FCPA Compliance and Ethics Blog

August 21, 2013

Loyalty v. Fairness?

Ed. Note-today we have a guest post by that well known Code of Conduct maven, Catherine Choe.

It’s been years since I had a subscription for paper delivery of the news.  I read the news either on my computer or on my phone, and I tend to skim the headlines until I see one that interests me (usually an article on the most recent compliance & ethics failure).  A few weekends ago, I visited friends who still have the Sunday New York Times delivered to their home, and as I sipped coffee, leafing through their paper, I stumbled across an item I would have missed electronically:  “The Whistle-Blower’s Quandary.”

The authors of this piece, found in the Opinion section, are a trio of professors who did a series of studies on why and when people blow the whistle.  The article starts with an obligatory mention of Edward Snowden, and I almost moved onto the next item in the paper, but their definition of whistleblower caught my attention:  “research participants… [who] witnessed unethical behavior and reported it.”  This is the behavior we in C&E try to encourage among our employees, and so, intrigued, I kept reading.

In one of the studies, the participants were asked to describe a time that they witnessed an ethical failure, reported it, and why; they were also asked to describe a time that they witnessed an ethical failure, did not report it, and why.  In analyzing these responses, the authors found something interesting.  When the participants who reported ethical failures described their actions, they “use[d] ten times as many terms related to fairness and justice, whereas non-whistle-blowers [sic] use[d] twice as many terms related to loyalty.”  The short piece concludes that if we want our employees to come forward and report the ethical failures that they witness, we need to be emphasizing fairness and justice in our Codes of Conduct, communications, and training, as those are the concepts that encourage speaking up, where emphasizing loyalty will encourage silence.

This reminded me of one of Matt Kelly’s blog posts at Compliance Week, when Kelly reported the conversations that he facilitated with a group of CCEOs on the topic of cultivating C&E leadership. One of the CCEOs at the roundtable said, “The reward for good conduct is keeping your job.”  But as Kelly correctly notes, “That approach can convince an individual employee not to violate your Code of Conduct, to be sure. But it does not necessarily inspire him to call out other misconduct, when that is exactly what compliance officers desperately need.”  Kelly framed his post with the concept of allegiance, that what CCEOs need are employees who are allegiant, or loyal, to our companies, “people who will act as advocates for the company’s best interests.”

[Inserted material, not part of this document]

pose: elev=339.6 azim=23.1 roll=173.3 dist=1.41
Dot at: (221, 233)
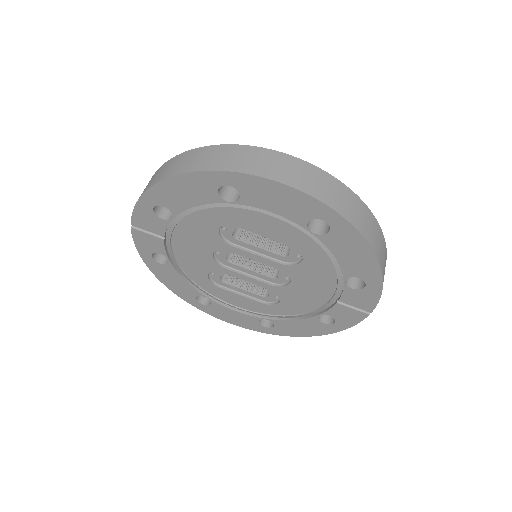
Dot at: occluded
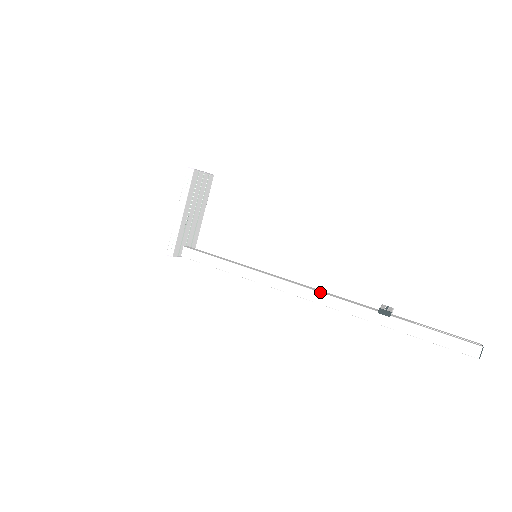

In his blog post, Kelly noted that expecting this level of loyalty from our employees may be a hard sell.  Modern companies exist to make money for their shareholders.  This has caused a situation where we’re all focused on hitting quarterly goals so that we don’t spook Wall Street.  It creates situations where companies don’t, or maybe can’t, exhibit any behaviors that would inspire the kind of loyalty we’re looking for in our employees.  We operate in a business culture where companies that prioritize the satisfaction of their employees are studied and celebrated like the rarities they are, but then we don’t emulate them.

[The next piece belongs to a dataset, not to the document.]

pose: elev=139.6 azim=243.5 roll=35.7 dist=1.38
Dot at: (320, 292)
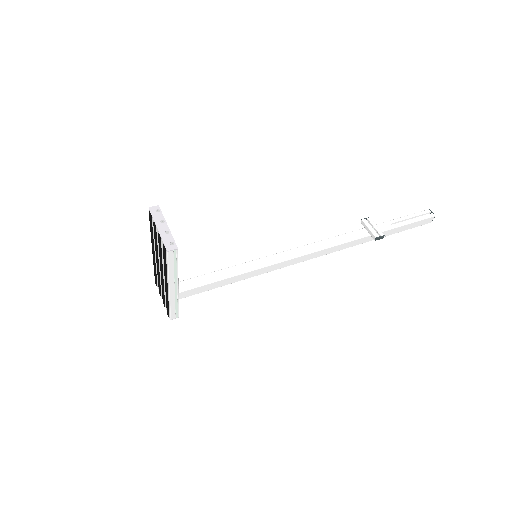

Does the piece in the Times mean that we can stop worrying about loyalty and that we should instead focus on fairness and justice?  Nothing in life is ever that simple.

A few years ago, the Compliance and Ethics Leadership Council did research into what the leading indicators of misconduct are, i.e., the signs that tell us in advance that we’re more likely to find misconduct at our companies.  CELC found that that one of the top leading indicators of misconduct is when employees identify more closely with their individual work groups or departments than they do with the company as a whole.  (You can see versions of this at play in many Sales departments and in one of the justifications for violating the Foreign Corrupt Practices Act:  “this is how WE do business [insert relevant region here.]”)  In follow up research, CELC also found that one of the primary reasons employees don’t report the misconduct that they witness is because they don’t think that the company will do anything about it.  Employees don’t believe that there will be what CELC calls “organizational justice,” where wrongdoers get punished.

What all of this boils down to for me is that fairness and loyalty don’t oppose each other, as the professors posited.  Loyalty reflects fairness, is an accurate measure of how fair we are.  If we consistently enforce our own rules and standards of business conduct, employees will exhibit loyalty by speaking up when they see misconduct.  If they see evidence that the company takes its own rules seriously, employees will exhibit loyalty by following the company’s lead and also take the rules seriously.  If, however, we make exceptions in how we enforce our rules and standards of business conduct (e.g., we can’t fire John because he’s our top performer even though we know he’s unethical; we’re not going to dig deeper into why we were able to penetrate a new market so quickly because we only care about being successful and not how we were successful), employees will exhibit loyalty by keeping silent and enabling the misconduct.

If we can’t back them up with visible action, sprinkling the words “fairness” and “justice” instead of “loyalty” into our Codes and communications and training won’t inspire the kind of loyalty Kelly and his roundtable of CCEOs want.  “Actions speak louder than words” is a cliché for a reason.  It may be overused, but ignoring it or discounting it won’t make the underlying wisdom go away.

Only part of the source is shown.